» What is being asked: Which lines in the records below mention the word "защита"? Copy each one out.

» Data for the task:

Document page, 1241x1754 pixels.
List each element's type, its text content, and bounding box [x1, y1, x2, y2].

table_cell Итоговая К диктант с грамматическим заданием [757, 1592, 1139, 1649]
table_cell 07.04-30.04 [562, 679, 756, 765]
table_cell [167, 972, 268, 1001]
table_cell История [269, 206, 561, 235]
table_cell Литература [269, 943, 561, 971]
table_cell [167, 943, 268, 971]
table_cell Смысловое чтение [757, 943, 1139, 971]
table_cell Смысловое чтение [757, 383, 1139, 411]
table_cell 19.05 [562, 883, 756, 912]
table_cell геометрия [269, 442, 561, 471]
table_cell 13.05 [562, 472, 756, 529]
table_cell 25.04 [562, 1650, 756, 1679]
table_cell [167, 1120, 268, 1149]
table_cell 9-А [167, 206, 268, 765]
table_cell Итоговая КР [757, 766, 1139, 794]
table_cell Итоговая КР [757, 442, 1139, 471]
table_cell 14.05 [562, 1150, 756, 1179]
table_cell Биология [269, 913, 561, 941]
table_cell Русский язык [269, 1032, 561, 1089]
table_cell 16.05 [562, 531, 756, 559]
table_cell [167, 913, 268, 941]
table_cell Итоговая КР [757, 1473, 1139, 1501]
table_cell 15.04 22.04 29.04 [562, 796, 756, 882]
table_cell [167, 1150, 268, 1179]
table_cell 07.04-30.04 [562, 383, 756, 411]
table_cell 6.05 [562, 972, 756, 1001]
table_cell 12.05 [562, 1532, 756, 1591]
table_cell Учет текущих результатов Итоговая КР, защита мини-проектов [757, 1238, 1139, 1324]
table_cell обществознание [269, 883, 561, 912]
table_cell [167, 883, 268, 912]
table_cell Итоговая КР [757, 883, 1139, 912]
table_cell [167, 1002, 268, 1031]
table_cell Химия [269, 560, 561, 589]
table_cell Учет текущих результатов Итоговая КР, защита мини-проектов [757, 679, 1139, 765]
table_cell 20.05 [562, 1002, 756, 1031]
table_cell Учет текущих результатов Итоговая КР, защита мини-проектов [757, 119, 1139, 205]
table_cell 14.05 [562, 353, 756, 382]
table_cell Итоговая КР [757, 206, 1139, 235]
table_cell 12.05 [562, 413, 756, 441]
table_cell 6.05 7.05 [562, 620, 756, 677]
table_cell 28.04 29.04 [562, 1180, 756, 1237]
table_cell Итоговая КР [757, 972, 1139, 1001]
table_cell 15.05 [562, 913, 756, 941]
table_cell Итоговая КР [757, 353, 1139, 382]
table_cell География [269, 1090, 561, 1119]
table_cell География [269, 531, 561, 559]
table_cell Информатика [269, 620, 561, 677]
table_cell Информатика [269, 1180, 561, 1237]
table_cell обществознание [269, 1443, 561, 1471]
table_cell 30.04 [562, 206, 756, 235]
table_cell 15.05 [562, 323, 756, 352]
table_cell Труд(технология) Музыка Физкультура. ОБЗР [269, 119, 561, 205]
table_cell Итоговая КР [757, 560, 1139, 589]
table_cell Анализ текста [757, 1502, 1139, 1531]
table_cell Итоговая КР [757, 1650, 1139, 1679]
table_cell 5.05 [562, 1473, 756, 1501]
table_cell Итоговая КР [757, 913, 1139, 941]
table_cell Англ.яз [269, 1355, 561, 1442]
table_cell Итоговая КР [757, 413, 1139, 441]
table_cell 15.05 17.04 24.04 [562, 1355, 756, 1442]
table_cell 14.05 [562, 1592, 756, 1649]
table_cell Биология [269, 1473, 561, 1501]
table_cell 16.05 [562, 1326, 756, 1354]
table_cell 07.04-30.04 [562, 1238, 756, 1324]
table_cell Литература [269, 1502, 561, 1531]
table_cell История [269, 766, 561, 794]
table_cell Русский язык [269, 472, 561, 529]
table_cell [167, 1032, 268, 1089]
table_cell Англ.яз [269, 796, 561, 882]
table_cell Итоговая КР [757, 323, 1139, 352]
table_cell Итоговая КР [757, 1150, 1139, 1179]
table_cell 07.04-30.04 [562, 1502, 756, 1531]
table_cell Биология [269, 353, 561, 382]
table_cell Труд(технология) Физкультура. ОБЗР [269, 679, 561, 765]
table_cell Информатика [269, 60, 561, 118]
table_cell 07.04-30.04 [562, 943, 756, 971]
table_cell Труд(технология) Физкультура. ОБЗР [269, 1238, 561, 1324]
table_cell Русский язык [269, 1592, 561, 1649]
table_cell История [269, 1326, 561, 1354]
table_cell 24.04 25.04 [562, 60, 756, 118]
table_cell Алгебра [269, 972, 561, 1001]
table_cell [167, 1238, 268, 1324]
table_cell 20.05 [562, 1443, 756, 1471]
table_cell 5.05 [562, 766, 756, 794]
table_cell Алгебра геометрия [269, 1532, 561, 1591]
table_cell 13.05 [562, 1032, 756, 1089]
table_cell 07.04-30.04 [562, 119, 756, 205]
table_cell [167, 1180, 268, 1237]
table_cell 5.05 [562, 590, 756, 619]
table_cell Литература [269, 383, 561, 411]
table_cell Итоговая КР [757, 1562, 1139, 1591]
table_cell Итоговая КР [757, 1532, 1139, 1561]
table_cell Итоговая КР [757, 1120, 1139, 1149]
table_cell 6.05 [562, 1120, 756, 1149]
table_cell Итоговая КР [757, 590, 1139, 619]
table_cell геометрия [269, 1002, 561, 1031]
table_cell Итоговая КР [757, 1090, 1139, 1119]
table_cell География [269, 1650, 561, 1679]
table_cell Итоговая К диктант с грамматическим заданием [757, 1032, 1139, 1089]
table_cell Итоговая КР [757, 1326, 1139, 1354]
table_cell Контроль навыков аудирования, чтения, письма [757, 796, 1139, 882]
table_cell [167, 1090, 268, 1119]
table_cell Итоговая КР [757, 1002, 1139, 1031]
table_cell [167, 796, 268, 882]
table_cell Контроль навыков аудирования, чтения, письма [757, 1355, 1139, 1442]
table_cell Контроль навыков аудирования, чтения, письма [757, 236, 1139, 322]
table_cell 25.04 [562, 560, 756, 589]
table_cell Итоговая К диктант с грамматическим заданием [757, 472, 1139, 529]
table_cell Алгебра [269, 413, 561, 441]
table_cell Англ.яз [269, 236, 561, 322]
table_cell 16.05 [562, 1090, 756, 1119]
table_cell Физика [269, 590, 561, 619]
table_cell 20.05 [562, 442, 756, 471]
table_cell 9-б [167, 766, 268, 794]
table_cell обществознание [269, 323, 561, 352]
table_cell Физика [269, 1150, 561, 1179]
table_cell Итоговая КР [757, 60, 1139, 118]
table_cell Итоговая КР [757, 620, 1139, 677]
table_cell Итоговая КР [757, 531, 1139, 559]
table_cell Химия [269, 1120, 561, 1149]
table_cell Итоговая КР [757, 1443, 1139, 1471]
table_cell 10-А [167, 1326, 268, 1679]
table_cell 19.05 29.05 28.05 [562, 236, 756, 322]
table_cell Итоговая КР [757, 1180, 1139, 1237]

» Reply:
table_cell Учет текущих результатов Итоговая КР, защита мини-проектов [757, 1238, 1139, 1324]
table_cell Учет текущих результатов Итоговая КР, защита мини-проектов [757, 679, 1139, 765]
table_cell Учет текущих результатов Итоговая КР, защита мини-проектов [757, 119, 1139, 205]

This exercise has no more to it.